▶ [DIRECTIONS]: Exactly the lines from the one containing "En este mismo" through the end of the entries, both ends included, are to be output.

(Records from a data source)
--
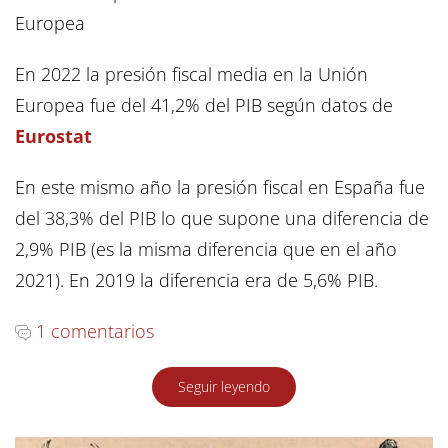
Europea
En 2022 la presión fiscal media en la Unión
Europea fue del 41,2% del PIB según datos de
Eurostat
En este mismo año la presión fiscal en España fue
del 38,3% del PIB lo que supone una diferencia de
2,9% PIB (es la misma diferencia que en el año
2021). En 2019 la diferencia era de 5,6% PIB.
1 comentarios
Seguir leyendo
--
▶ [TASK SOLUTION]:
En este mismo año la presión fiscal en España fue
del 38,3% del PIB lo que supone una diferencia de
2,9% PIB (es la misma diferencia que en el año
2021). En 2019 la diferencia era de 5,6% PIB.
1 comentarios
Seguir leyendo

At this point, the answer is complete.